Seems like maybe the idea was to do something like, Project has many members through Team.
No, the idea is to demonstrate a user can start many projects like they do on kickstarter, and that same user can belong to a team with various members (some with admin perms, some without etc).
Remember the goal is to demonstrate access control mechanisms, not demonstrate relations.
I'm going to close this as won't fix -- please see https://github.com/strongloop/loopback-example-relations for examples on model relations. Please note though, this example doesn't show programmatic usage -- mostly how to query via REST -- we need an programmatic relation example too.
We do not have any examples for both access control with relations ATM.

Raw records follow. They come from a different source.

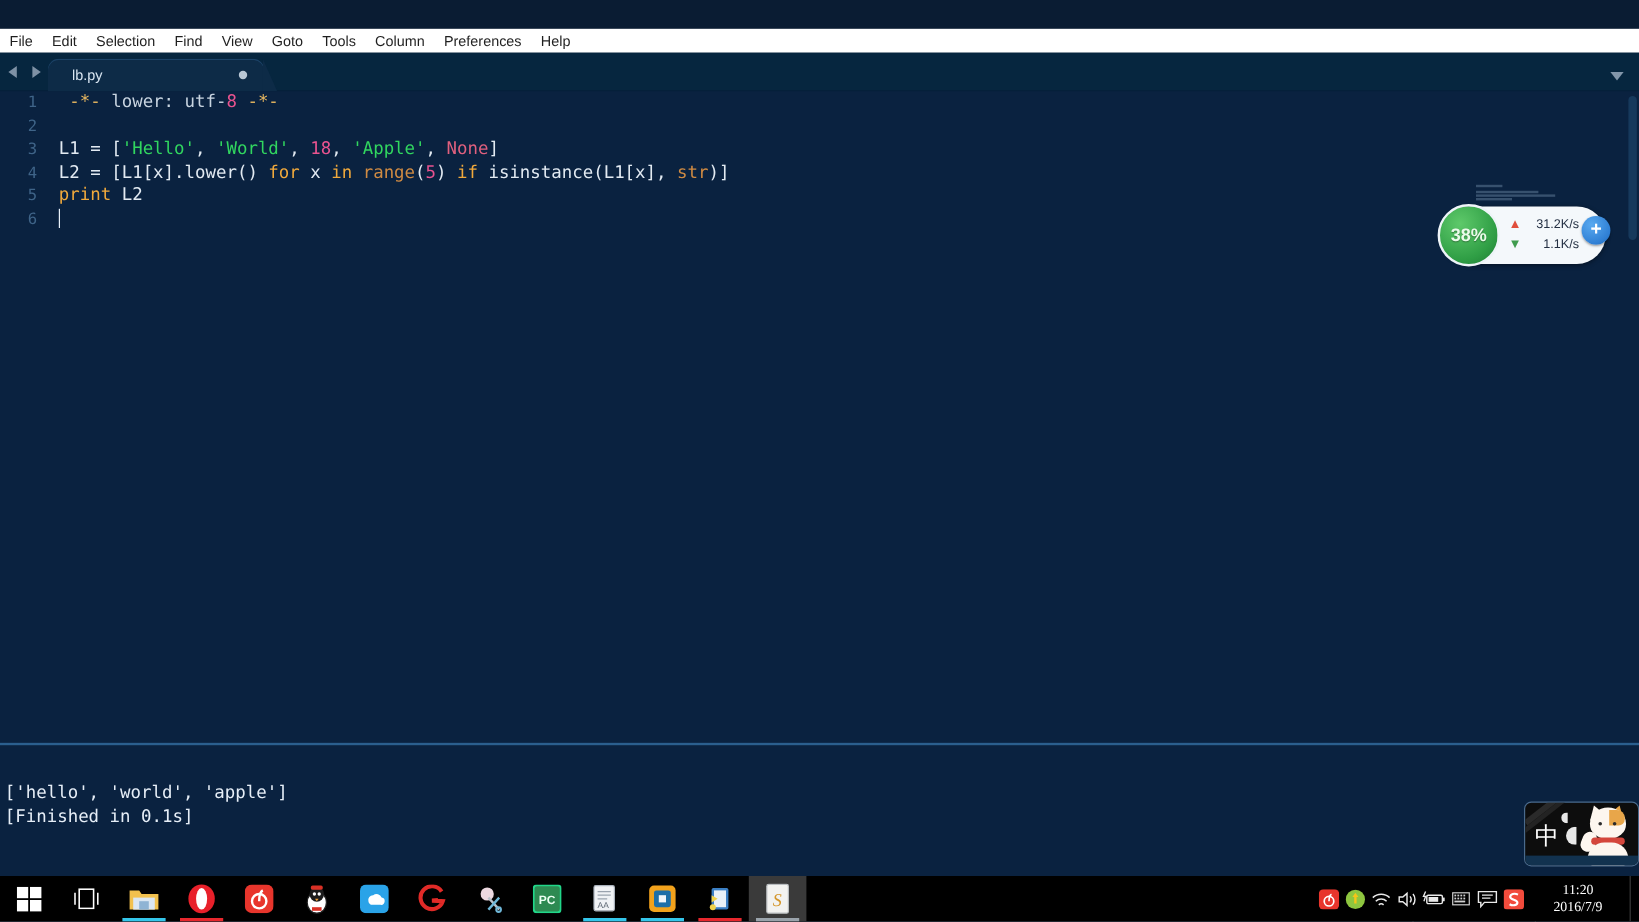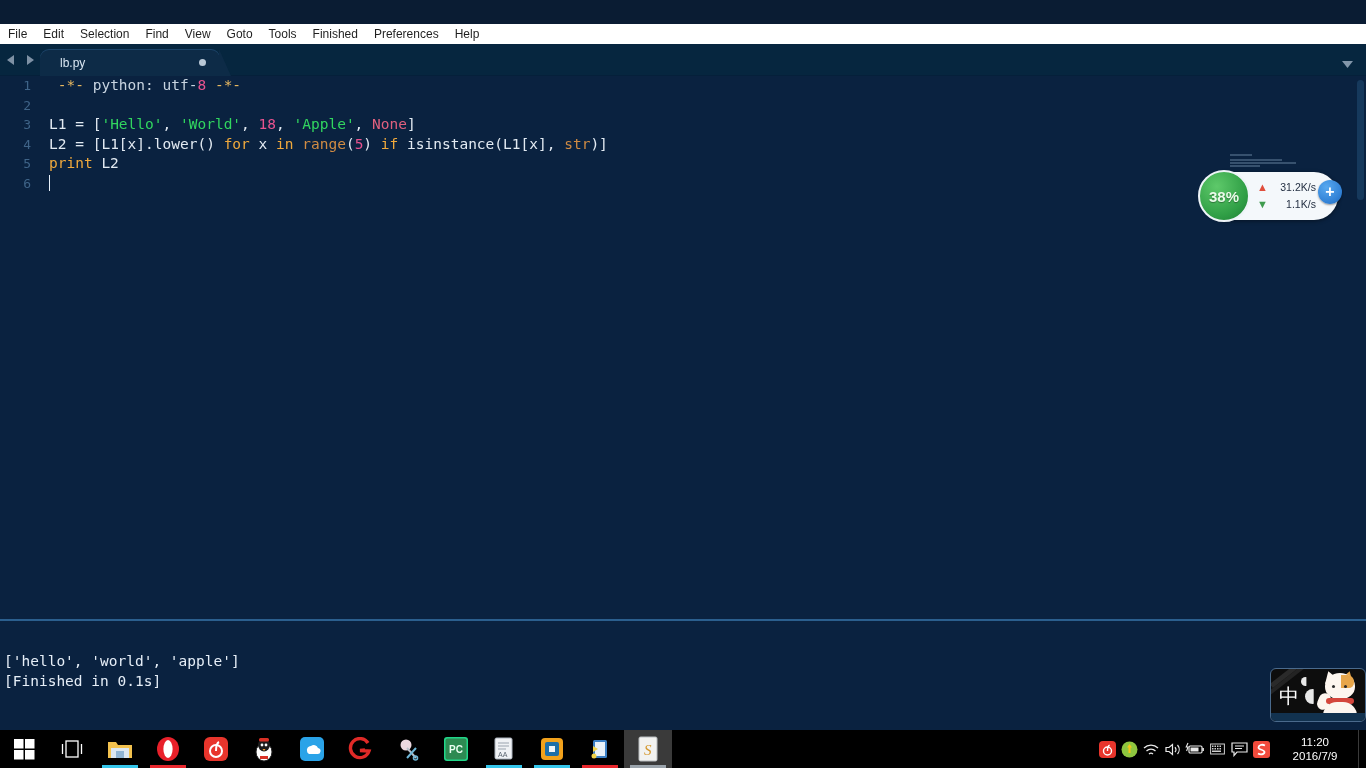--- a/index.html
+++ b/index.html
@@ -302,7 +302,7 @@
     <div class="menu-item">View</div>
     <div class="menu-item">Goto</div>
     <div class="menu-item">Tools</div>
-    <div class="menu-item">Finished</div>
+    <div class="menu-item">Column</div>
     <div class="menu-item">Preferences</div>
     <div class="menu-item">Help</div>
   </div>

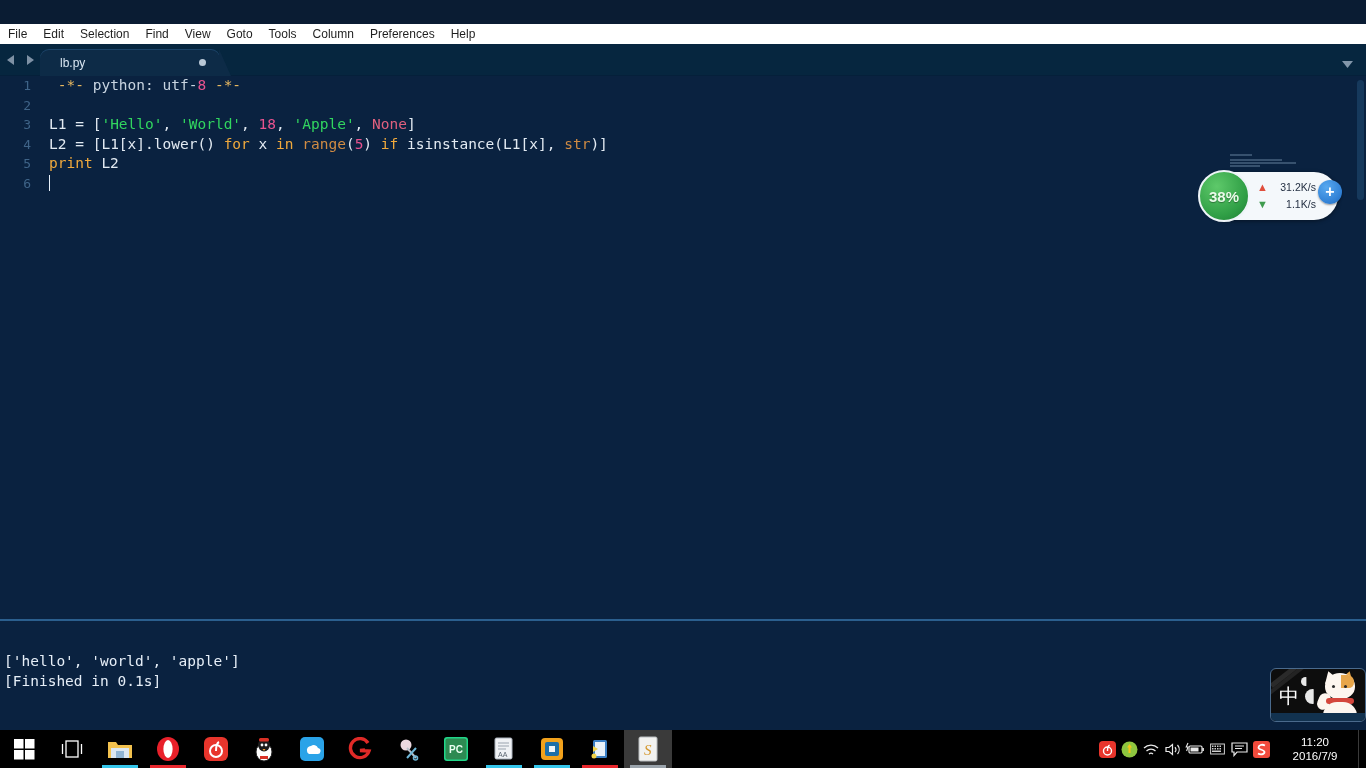--- a/index.html
+++ b/index.html
@@ -338,7 +338,7 @@
 
         <div class="code-line">
           <span class="gutter">1</span>
-          <span class="code-text"><span class="c-plain"> </span><span class="c-punct-gold">-*-</span><span class="c-comment"> python: utf-</span><span class="c-num">8</span><span class="c-comment"> </span><span class="c-punct-gold">-*-</span></span>
+          <span class="code-text"><span class="c-plain"> </span><span class="c-punct-gold">-*-</span><span class="c-comment"> lower: utf-</span><span class="c-num">8</span><span class="c-comment"> </span><span class="c-punct-gold">-*-</span></span>
         </div>
 
         <div class="code-line">

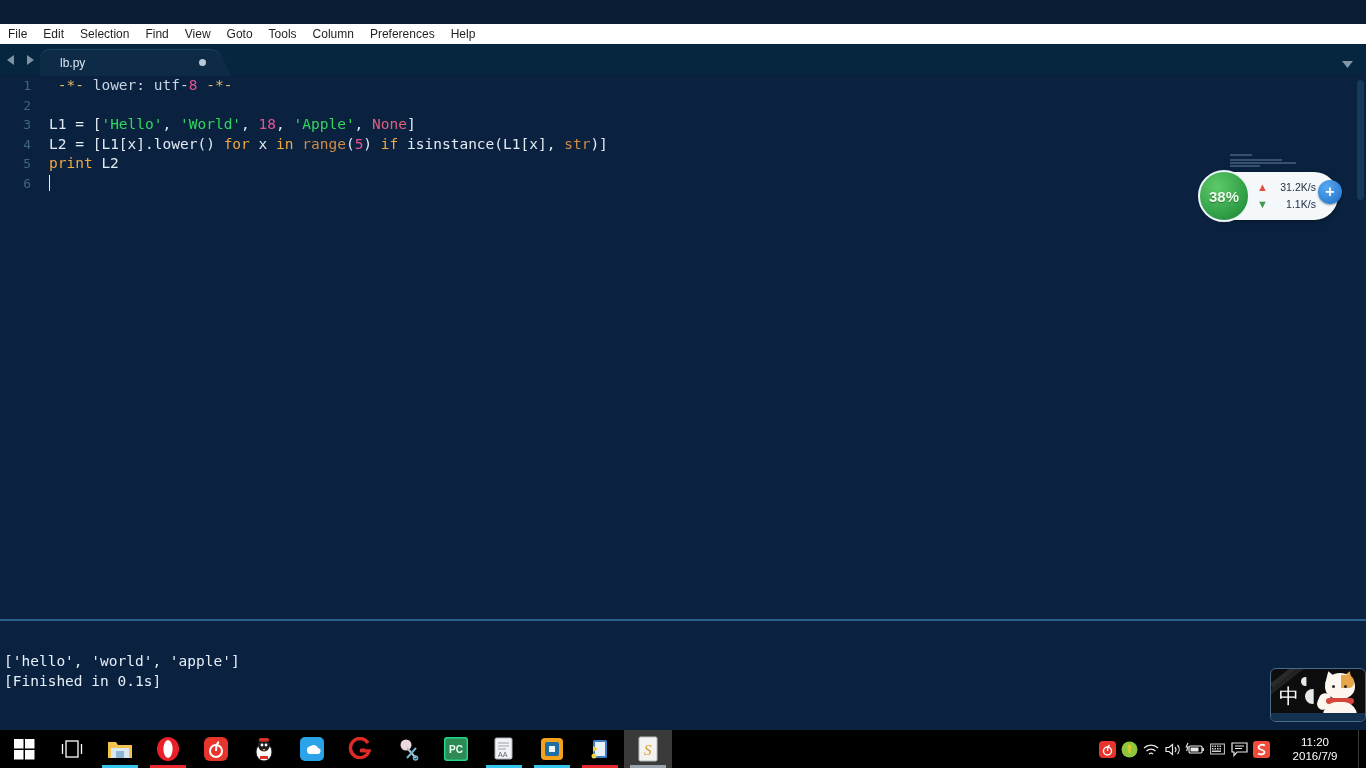--- a/index.html
+++ b/index.html
@@ -208,7 +208,7 @@
   }
   .tray {
     position: absolute; right: 0; top: 0; height: 38px;
-    display: flex; align-items: center;
+    display: flex; align-items: center; font-family: Liberation Serif, serif;
   }
   .tray-ico { width: 22px; height: 38px; display: flex; align-items: center; justify-content: center; }
   .clock {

@FreakTheMighty @TrevorPage I added an issue you can track and upvote at https://github.com/strongloop/loopback-example-relations/issues/42 for programmatic relation examples and access control with relations at https://github.com/strongloop/loopback-example-relations/issues/43.
Thanks guys. If I understand right, what we're saying is that the relations here are possibly a bit contrived, but the reason is because this is purely to demonstrate access control.
@TrevorPage That is correct, the relations are totally contrived as the intent is to demonstrate access control. Thanks for clarifying for other users who may run into this. ;)
Feel free to submit a PR if you have time to refactor the relations to make it feel less contrived. :beer:
So in this scenario, what would be the right way to set up relations for users and teams?
Where a user can be the owner of multiple teams and teams have multiple members (which are users).
I've sort of posed this question here: https://groups.google.com/forum/#!topic/loopbackjs/Oki-1H9S6Es
I'm using this project to learn how model relations work, and the thing that confuses me is why a team is represented as separate objects in the database, where each team object seems to provide just one mapping of user to owner. This means that, if for example a team has three members (users), then there are three distinct team objects in the database.
It would make more sense to me if a team was represented as a single object, where the members property is an array.
Is there a specific reason why it's done like it is, perhaps because of the way relations work?